An effort in 2019, passed by City Council, was opposed by the Fraternal Order of Police Lodge 5, which took the city to court to block its implementation. But while the city prevailed, the 125 staffers were rebranded as “Public Safety Enforcement Officers” and appeared to be deployed by the Streets Department to close streets for public events or roadwork.
In budget hearings this year, some top officials seemed confused about the role of these civilian officers.
Police Commissioner Kevin Bethel said he was unfamiliar with the program, saying staff had told him the officers had been assigned to help the department tow abandoned cars. Mike Carroll, the city’s deputy managing director for transportation and infrastructure, said the city was trying to move these officers through a workforce development program with an unclear timeline for actual deployment.
Guerra said a more long-lasting strategy would be to reengineer dangerous roadways through traffic-calming techniques, like speed cushions or lane narrowing. Arterial streets, like North Broad, that send commuters off highways like the Roosevelt Expressway and into densely populated sections of the city were dangerous, he said, because of their design.
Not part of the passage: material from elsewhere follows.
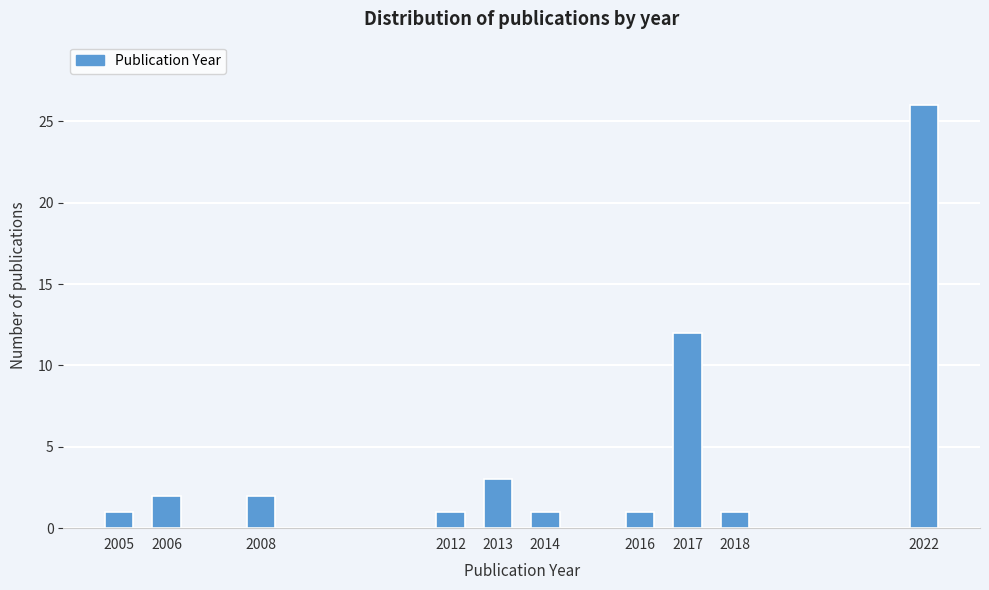

Reading right to left, extract all data points from this chart.

2022=26	2018=1	2017=12	2016=1	2014=1	2013=3	2012=1	2008=2	2006=2	2005=1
“High speeds intersecting with lots of shops and residences means a lot of potential for crashes,” he said. “But there are going to be conflicts around reengineering streets for safety.” For example, the city’s plans to take out a lane on Washington Avenue and add a bike lane were opposed by some businesses and residents.
The Parker administration recently moved to cut $1.5 million from similar traffic-calming plans. Instead, the city will rely more on police enforcement and red light and speeding cameras, which have reduced crashes on the notoriously dangerous Roosevelt Boulevard.
Cram said he did not view different approaches as inherently in conflict.
“The traffic-calming devices, speed cushions, red light cameras, things of that nature, I think they’re all really good,” he said. “This is just another piece of that — getting people back to behavior where they understand that you gotta drive properly.”